Entries taken from a collection
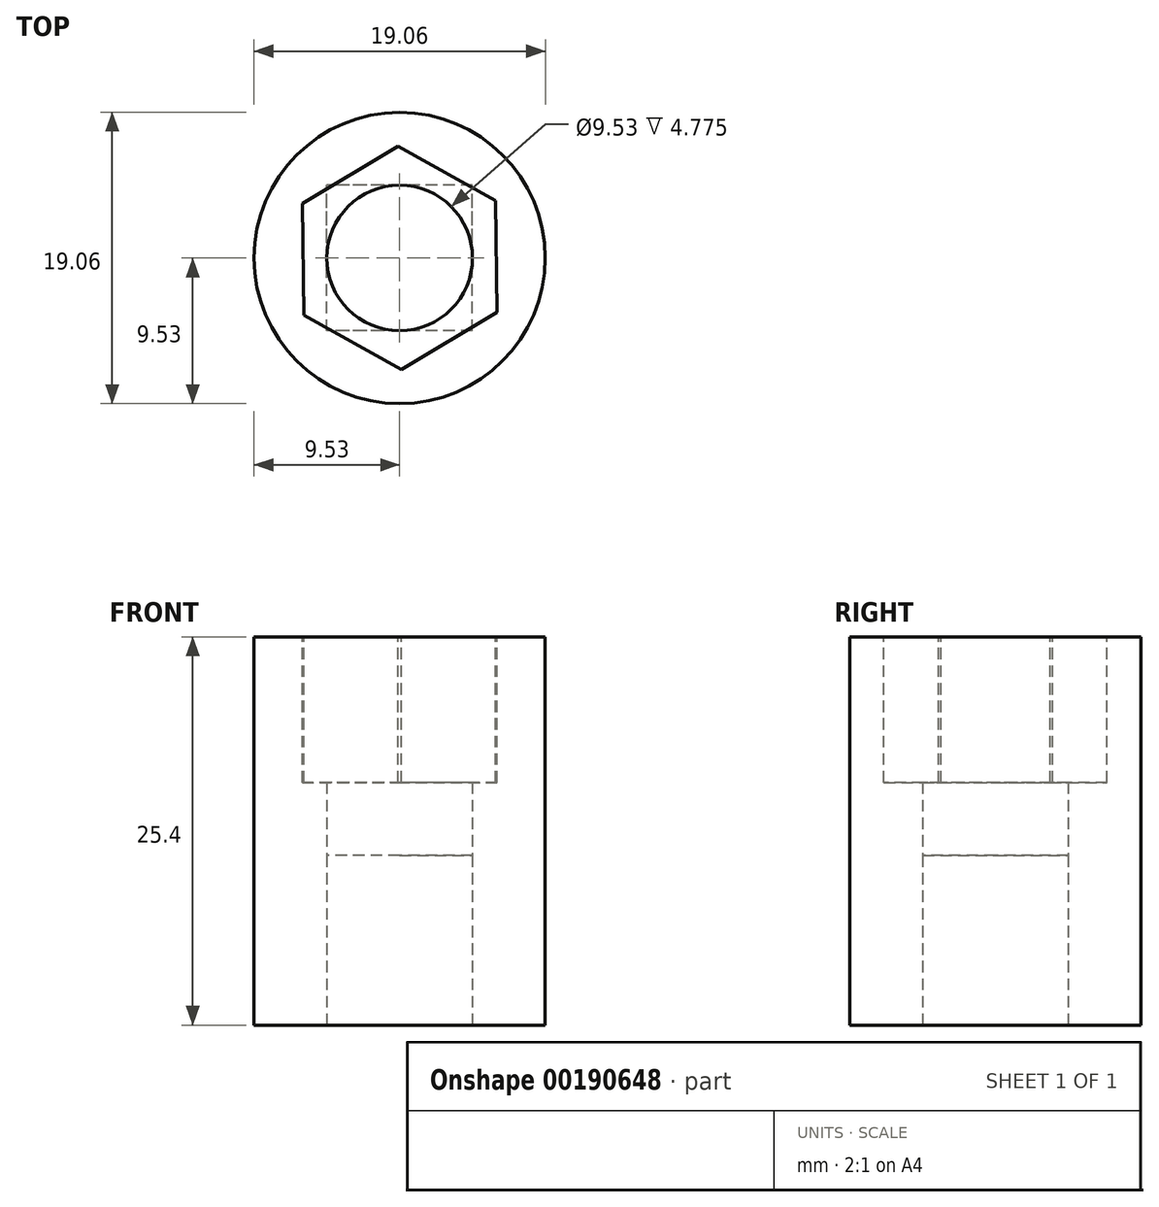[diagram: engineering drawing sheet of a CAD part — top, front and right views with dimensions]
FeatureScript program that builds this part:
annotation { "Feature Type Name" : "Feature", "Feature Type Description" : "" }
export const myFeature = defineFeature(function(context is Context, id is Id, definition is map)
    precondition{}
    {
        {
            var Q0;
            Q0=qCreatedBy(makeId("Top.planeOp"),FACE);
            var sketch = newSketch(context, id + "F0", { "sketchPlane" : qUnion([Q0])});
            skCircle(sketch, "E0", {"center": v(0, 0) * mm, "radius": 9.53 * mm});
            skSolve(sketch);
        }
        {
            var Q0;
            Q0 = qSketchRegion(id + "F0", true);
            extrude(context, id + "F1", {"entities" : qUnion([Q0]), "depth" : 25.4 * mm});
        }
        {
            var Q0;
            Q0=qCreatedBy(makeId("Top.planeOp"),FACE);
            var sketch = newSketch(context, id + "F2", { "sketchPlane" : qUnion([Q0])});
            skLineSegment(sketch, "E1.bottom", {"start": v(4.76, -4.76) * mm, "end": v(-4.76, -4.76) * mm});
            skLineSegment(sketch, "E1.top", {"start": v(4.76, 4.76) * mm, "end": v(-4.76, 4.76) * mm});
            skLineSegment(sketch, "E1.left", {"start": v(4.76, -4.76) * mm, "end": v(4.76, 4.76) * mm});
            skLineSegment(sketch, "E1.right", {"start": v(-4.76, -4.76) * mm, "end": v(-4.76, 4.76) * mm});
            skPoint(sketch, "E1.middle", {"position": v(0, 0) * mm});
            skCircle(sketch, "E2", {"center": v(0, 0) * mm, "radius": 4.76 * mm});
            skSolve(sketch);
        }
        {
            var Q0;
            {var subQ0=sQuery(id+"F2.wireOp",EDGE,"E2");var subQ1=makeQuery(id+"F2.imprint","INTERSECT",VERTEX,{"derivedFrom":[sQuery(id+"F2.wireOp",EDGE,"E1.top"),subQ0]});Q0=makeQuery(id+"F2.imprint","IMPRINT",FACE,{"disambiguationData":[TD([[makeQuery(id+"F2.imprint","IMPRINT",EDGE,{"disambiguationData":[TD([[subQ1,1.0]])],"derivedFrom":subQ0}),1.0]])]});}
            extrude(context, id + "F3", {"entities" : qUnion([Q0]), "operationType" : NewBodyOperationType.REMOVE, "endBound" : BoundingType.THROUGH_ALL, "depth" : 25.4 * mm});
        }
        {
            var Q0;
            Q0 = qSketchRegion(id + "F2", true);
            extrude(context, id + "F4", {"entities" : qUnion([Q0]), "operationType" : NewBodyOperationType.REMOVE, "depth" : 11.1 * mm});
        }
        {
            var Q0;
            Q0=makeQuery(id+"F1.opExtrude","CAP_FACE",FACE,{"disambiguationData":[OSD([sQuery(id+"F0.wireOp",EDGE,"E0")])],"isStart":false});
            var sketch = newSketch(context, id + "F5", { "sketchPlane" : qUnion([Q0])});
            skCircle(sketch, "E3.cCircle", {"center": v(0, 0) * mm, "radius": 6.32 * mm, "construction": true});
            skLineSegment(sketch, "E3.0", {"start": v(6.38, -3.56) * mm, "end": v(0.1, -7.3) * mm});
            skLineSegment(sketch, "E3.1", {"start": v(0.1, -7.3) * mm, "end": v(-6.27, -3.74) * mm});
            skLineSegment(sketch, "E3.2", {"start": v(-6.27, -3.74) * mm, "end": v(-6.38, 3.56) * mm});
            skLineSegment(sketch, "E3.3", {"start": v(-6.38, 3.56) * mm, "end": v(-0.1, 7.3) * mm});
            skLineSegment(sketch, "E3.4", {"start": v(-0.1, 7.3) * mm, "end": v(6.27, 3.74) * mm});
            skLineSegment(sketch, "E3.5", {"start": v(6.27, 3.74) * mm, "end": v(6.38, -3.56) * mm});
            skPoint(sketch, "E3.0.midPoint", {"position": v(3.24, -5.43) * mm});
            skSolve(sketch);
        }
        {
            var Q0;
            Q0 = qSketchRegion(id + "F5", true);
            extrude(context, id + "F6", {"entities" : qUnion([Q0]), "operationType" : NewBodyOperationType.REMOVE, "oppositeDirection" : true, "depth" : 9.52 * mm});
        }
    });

#### What to do:
Show every line of the material above that contains the string "qUnion".

#### Exercise answer:
            var sketch = newSketch(context, id + "F0", { "sketchPlane" : qUnion([Q0])});
            extrude(context, id + "F1", {"entities" : qUnion([Q0]), "depth" : 25.4 * mm});
            var sketch = newSketch(context, id + "F2", { "sketchPlane" : qUnion([Q0])});
            extrude(context, id + "F3", {"entities" : qUnion([Q0]), "operationType" : NewBodyOperationType.REMOVE, "endBound" : BoundingType.THROUGH_ALL, "depth" : 25.4 * mm});
            extrude(context, id + "F4", {"entities" : qUnion([Q0]), "operationType" : NewBodyOperationType.REMOVE, "depth" : 11.1 * mm});
            var sketch = newSketch(context, id + "F5", { "sketchPlane" : qUnion([Q0])});
            extrude(context, id + "F6", {"entities" : qUnion([Q0]), "operationType" : NewBodyOperationType.REMOVE, "oppositeDirection" : true, "depth" : 9.52 * mm});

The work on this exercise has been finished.